In this environment—with a president hostile to transparency and accountability—what can be done to cast sunlight onto Mnuchin handing out $500 billion in taxpayer dollars to big companies?
“Here are the top things,” Warren says. First, she notes, “be consistent in talking about this every single day. We can’t let this just drop off the radar screen. Remind people the slush fund exists.” Her second tip is “dig into individual pieces.” She reports, “I’m doing this with my Senate staff. We’ve already set up a team to go after it every single day…to tease out what information we can.” And her third tip is to shout about any bad examples that turn up: “When particularly bad stories arise, we have to be willing to elevate them. Point out this is taxpayer money, money that could have been used for personal protective equipment or health care professionals…money that could have been used to help small business…to help people who are unemployed.”
Doing all this, Warren asserts, is “the best way to influence how the money gets spent.” She and other senators tried to insert a provision into the bill that would require Mnuchin to provide information about each handout from this fund in advance. But Republicans and the White House opposed that. “And you better believe the Trump administration is not going to give us that information going forward,” Warren says. The law requires only that information about expenditures from this immense fund be provided to Congress within seven days and made public within two weeks. And there is virtually no way to undo a misguided, inefficient, or corrupt use of these funds. “The curbs are so minor and there’s so much discretion that’s been lodged with Donald Trump’s own secretary of the Treasury, who is big fundraiser for Donald Trump,” Warren remarks. “And that’s going to be a real problem.”
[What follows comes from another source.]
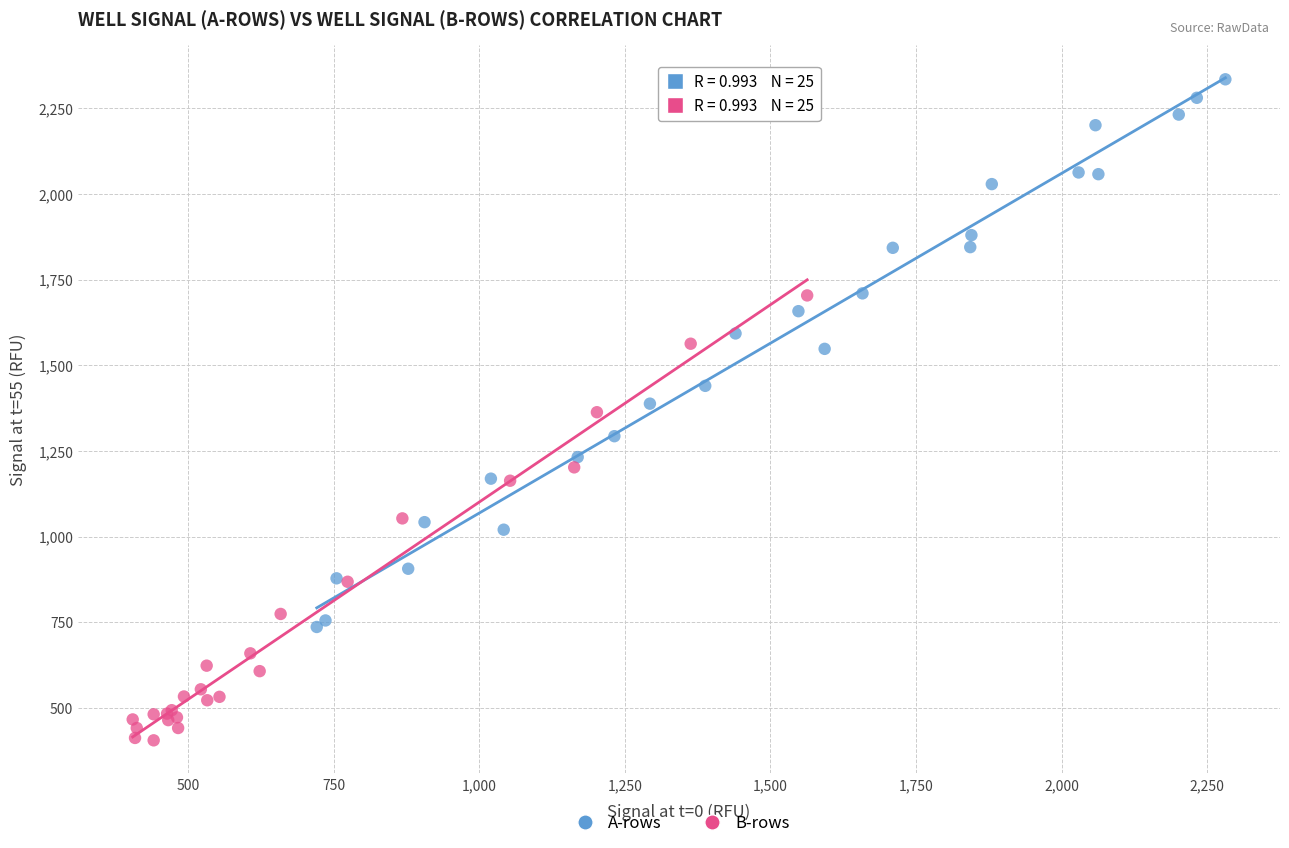

Which series reaches the maximum Y coordinate?

A-rows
With no clawbacks allowed, Warren says, the only recourse is “you jump on every piece of information that comes out because that influences the next decision that gets made.” The only restraint is “public opinion. We’ve seen for a long time they don’t seem to care about public opinion. And yet they do, if you get enough pressure.”
Warren’s tips essentially boil down to this: pay attention, pay attention, pay attention “We’re going to have to do a kind of crowdsourcing oversight,” she says. Noting that the $500 billion could be used by its corporate recipients to leverage up to $4 trillion in financing, she adds: “It’s so much money at stake. This really affects our economy. If these companies are not able to pay it back or not able to pay it back for a very long time, that’s money we could’ve spent elsewhere.” If the money is not used appropriately and well, she insists, that will “undermine the very foundation of our democracy.”
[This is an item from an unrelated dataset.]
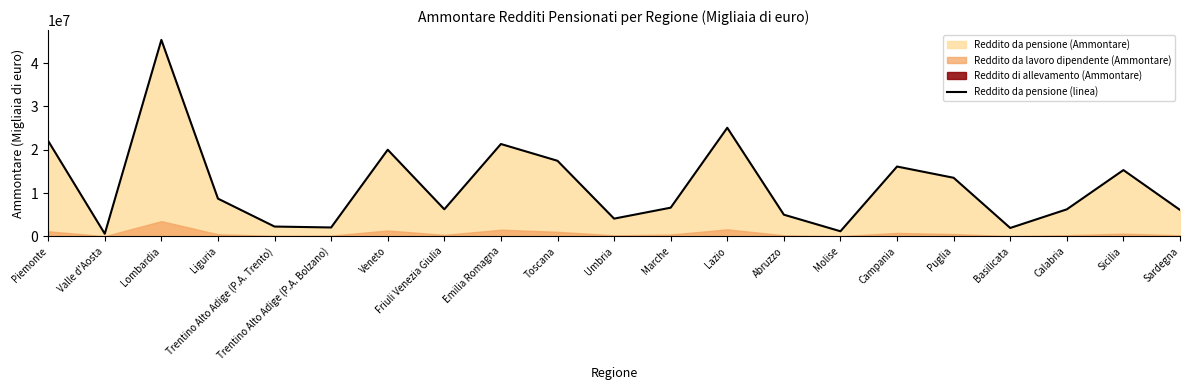

What is the change in value from Molise to Sicilia?

+14136303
In recent days, Warren has tried to lay down markers with Mnuchin. She sent him one letter demanding, as the law permits, that he use this fund to help state and local governments deal with the severe budget shortfalls they are facing because of the coronavirus crisis before he bails out large companies. (Many states and localities may be forced to cut services—and dismiss workers—because of the budgetary demands caused by the crisis.) And she sent another letter to Mnuchin and Federal Reserve Chairman Jay Powell requesting they set up guidelines to guarantee bailout funds are used to protect workers and not reward corporate misbehavior and that they establish strong anti-corruption and transparency rules. Warren, of course, provided them detailed lists of proposed guidelines and rules.
“I will be watching carefully,” she told Mnuchin and Powell, “as you hand out these funds.”